Yes, this meets my failure mode of requiring two or more reads to
succeed. The example frightens me in a goto-esque way, if you know
what I mean ;-)

> It could be that I misunderstood the original question. In an attempt
> to clarify...
> A homogenous (generic) interface is achieved at the lock level. That
> is, sharable_lock has a member function called lock() which calls
> lock_sharable() on the underlying mutex. A scoped (or exclusive) lock
> has a member function called lock() which calls lock() (or
> lock_exclusive()) on the underlying mutex.
> Code that is generic in locks, for example:
> // atomically lock two locks (without fear of deadlock)
> template <class TryLock1, class TryLock2>
> void lock(TryLock1& l1, TryLock2& l2);
> will work whether the two locks are exclusive, sharable, promotable, or
> some mix, as they all share the same generic interface (lock(),
> try_lock(), etc.).
> So in a sense, if mutexes retain a heterogeneous interface,
> implementing only what they can truly deliver, and locks wrap the mutex
> with a homogenous interface, then we really do have the choice you
> speak of.

Not sure I get it. Hasn't that just moved the cheese? I'm missing
the part where you can write, say for example, a sharable
namespace::vector<T, Synch> where Synch is your model that can be
sharable, exclusive or null. I can see that your approach will work
by redirecting the lock type being used for sharable and exclusive
equivalents for each model, but it maintains similar issues. Is that

> >> PS: Here is my wishlist of mutex capabilities. But this list isn't
> >> meant to imply that all mutexes must support all of these
> >> capabilities.
> >> Locks should be able to pick and choose what they need out of a
> >> mutex,
> >> using only a subset of this functionality when appropriate. A lock
> >> templated on a mutex will only require those mutex capabilities
> >> actually instantiated by the lock client.
> >>
> >>
> >> threads_move.html#Summary%20of%20mutex%20operations
> >
> > I'll have a look. It is certainly impressive looking. There is a lot
> > of capability I've never needed there...
> It is really nothing more than:
> > This gives you a substitutable taxonomy of
> > null->exclusive->shareable->promotable.
> except null is missing. I've never used null, except when I throw a
> master switch that says: Ok, everybody out of the pool except one guy!
> (single thread mode and everything becomes a null lock) :-)

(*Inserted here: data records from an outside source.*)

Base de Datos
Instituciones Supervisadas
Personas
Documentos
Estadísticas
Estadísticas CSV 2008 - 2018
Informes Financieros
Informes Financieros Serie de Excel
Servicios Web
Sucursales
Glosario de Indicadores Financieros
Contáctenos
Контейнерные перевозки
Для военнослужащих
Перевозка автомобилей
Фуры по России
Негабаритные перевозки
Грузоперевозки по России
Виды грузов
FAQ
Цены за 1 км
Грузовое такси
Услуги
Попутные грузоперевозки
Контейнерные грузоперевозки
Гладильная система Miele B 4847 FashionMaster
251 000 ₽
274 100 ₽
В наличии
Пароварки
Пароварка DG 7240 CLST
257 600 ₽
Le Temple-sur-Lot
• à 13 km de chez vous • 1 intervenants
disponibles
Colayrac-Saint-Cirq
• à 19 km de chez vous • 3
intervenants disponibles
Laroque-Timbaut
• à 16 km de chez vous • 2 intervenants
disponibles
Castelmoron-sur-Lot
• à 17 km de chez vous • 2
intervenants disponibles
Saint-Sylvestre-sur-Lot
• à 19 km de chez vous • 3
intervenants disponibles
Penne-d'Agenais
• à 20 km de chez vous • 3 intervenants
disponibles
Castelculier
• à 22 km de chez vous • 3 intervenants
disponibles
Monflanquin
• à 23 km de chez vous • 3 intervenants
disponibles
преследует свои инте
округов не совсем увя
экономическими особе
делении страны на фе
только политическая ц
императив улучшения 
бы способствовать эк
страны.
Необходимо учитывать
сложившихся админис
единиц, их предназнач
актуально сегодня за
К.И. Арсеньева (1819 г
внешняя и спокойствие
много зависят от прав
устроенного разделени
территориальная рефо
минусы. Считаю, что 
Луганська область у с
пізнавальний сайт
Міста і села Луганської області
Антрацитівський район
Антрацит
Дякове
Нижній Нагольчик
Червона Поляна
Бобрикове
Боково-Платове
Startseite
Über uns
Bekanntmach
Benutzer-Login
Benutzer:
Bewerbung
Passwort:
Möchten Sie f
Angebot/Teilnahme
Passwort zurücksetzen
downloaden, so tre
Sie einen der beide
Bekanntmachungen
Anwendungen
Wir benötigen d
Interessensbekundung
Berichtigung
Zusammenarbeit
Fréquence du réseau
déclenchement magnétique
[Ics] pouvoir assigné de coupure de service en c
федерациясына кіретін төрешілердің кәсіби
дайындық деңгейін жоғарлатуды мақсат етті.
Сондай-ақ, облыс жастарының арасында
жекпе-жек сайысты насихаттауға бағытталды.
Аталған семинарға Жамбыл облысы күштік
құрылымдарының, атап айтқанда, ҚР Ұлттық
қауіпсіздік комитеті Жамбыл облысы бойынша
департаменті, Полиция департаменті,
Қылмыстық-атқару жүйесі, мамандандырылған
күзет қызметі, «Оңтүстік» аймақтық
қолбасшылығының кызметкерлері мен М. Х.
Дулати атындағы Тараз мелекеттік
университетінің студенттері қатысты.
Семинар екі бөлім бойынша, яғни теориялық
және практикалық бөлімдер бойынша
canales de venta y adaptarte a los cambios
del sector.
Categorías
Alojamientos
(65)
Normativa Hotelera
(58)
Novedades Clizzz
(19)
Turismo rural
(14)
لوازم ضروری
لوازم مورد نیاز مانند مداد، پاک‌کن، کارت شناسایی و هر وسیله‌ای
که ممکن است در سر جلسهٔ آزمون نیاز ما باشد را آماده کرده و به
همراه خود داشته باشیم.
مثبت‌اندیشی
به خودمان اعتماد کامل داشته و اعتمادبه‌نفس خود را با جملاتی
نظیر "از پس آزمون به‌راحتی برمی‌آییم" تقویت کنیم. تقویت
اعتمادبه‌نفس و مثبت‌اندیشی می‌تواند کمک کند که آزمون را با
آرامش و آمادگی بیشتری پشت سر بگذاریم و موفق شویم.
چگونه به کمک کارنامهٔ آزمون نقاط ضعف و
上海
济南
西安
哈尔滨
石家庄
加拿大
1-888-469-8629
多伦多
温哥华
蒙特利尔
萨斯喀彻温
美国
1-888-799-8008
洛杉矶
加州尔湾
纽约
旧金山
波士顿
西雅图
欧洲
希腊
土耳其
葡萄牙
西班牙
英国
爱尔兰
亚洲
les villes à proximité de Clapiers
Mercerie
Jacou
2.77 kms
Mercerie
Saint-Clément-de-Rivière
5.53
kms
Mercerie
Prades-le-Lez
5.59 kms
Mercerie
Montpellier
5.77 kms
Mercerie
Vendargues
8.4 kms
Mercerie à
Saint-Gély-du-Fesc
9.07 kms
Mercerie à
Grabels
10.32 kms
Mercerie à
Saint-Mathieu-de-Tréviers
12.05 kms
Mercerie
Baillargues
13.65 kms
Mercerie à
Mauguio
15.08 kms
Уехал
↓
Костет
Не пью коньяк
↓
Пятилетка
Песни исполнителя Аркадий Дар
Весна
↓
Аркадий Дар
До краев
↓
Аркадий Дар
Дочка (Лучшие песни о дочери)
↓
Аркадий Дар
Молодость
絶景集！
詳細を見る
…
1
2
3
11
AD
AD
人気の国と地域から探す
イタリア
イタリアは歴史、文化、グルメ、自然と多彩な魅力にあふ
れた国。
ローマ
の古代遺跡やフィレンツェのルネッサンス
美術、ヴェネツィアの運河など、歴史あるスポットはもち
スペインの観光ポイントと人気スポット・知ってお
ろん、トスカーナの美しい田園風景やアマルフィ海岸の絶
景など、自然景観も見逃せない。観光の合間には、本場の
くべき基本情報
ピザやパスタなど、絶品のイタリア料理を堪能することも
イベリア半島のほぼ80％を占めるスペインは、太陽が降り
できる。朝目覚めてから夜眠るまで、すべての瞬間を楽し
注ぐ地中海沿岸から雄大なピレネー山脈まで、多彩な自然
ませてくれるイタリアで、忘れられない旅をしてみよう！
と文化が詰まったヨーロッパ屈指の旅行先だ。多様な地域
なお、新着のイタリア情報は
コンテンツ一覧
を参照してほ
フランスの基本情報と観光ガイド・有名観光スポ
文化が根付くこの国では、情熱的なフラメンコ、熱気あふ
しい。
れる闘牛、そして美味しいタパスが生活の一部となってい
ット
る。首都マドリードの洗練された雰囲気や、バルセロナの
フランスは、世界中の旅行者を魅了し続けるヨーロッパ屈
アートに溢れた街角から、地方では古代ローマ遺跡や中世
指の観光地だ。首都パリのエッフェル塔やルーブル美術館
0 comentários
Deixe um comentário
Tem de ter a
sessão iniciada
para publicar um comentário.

I currently have a system in production that uses single threading and
multithreading approaches in the same process space for performance
reasons. This is not the normal assumption of most concurrency libs.
For example, I had to give up on boost::shared_ptr as I needed single
threaded performance in a multi thread space. Some containers have
dual ported interfaces, where they have a safe multithreaded interface
and a single threaded interface. This posed some interesting
challenges and is something to keep in mind. Not using a master null
switch was important to me.

> I'm also suggesting lock transfers therein, but using the syntax of
> move semantics suggested in the committee papers. Boost could use that
> syntax, but it would be much more of a pain to support in the current
> language, and a few minor things still wouldn't work, for example:
> template <class Lock, class Mutex>
> Lock<Mutex>
> source_lock(Mutex& m)
> {
> Lock<Mutex> lock(m);
> // do something with lock here
> // ...
> return lock;
> }
> That is, the above code is illegal today assuming locks aren't
> copyable. But legal tomorrow assuming that locks are movable.
> However, boost could make syntax like this work:
> upgradable_lock read_lock(mut); // mut read locked
> ...
> scoped_lock write_lock(move(read_lock)); // mut promoted to write lock
> It would involve auto_ptr_ref-like tricks in the locks. For example
> (of such tricks applied to smart pointers):

Neat. Move will change the way we work one day. Meanwhile if I can
conditionally compile out promoteable locks to keep them away from
myself, I'd be happy. They remain in my, "very dangerous and not
worth the grief" category, but I agree that corner cases may be made
for them.

I do wonder about the potential for lack of efficiency for a lock
transfer object. I'll raise that in a reply to Mike's mail.